Why Amazon is About to Win at Brick-and-Mortar Retail

By David Knapp

June 25, 2012

Amazon, many people’s favorite online shopping destination, is about to extend its brand to brick-and-mortar stores. According to news reports, the company plans to open a test store in Seattle later this year with an eye toward growing a chain. Here’s why the online company has a leg up on traditional retailers:

1.) There’s no shortage of financial capital.

It takes a lot of money to build an amazing retail experience, from design to fixtures to inventory. Target invests about $10 to $20 million to open one new location, according to a source in the Property Development department. And once the store is built, more investment is needed to drive traffic with events, community relations, and advertising. Amazon is no stranger to the need to drive traffic to its website, so it is unlikely to skimp on this investment for its physical locations.

2.) Amazon already knows how to put the customer first.

Amazon is almost as legendary as Zappos (owned by Amazon) for customer service.
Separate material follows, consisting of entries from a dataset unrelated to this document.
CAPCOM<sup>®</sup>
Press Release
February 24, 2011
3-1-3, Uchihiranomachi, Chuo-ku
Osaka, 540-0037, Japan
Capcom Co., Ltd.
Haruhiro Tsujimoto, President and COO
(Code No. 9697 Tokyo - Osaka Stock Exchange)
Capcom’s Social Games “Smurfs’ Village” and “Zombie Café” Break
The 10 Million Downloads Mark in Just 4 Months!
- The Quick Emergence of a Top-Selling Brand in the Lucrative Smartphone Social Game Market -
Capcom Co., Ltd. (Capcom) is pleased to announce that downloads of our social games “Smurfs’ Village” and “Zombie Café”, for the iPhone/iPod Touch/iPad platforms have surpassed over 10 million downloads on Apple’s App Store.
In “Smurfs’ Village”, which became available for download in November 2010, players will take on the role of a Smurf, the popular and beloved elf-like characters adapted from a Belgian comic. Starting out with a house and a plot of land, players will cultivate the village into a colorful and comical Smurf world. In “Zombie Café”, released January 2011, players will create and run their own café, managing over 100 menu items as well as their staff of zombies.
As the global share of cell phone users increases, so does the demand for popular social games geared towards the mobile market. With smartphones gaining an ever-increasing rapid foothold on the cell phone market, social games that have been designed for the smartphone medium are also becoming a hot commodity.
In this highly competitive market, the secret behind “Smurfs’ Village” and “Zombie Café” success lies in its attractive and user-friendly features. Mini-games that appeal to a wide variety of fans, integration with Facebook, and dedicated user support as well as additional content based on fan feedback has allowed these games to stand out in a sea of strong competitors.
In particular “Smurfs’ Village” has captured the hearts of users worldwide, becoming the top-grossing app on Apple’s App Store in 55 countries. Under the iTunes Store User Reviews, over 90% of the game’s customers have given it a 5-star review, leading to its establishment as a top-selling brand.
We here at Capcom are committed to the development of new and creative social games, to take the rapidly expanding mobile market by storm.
Its online self-help tools mitigate the need to contact the company, but if you do need to reach out for returns, repairs, or replacements, the customer service representatives are second to none in putting the customer first. Amazon’s real-world stores could rival Nordstrom’s famous brick-and-mortar customer service.

Training human resources can be one of the toughest challenges for retail stores, given the high turnover, low wages paid, and demanding customers (like me). But you must serve them to keep them coming back. Amazon already has experience in training and keeping quality staff.

3.) Few companies know consumers like Amazon.

Amazon has seemingly unlimited data on consumer behavior. The company knows the prices people will pay, what items bundle together well, and can even provide “helpful” recommendations to drive basket size. Imagine the effectiveness of any coupon program the brand develops or the hyper localized newspaper advertising it could create using that data. Amazon can also learn a few lessons from Target’s recent PR misstep. The latter company was perceived as big brother when it sent coupons for expecting moms to a teen whose father didn’t know she was pregnant yet.

The data Amazon has could also be used to determine the categories of items that are most frequently returned, such as technology or cosmetics (implying that customers prefer to touch and feel them before committing). The biggest obstacle, of course, will be selecting which products within the chosen categories should be featured in store. Amazon has become famous as an aggregator, not a curator. This works well online when inventory is held by vendors, but it runs into challenges with the square-footage limitations of traditional retail spaces.

Amazon just might become the chain to rival Apple or Sephora, or finally put Best Buy out of business.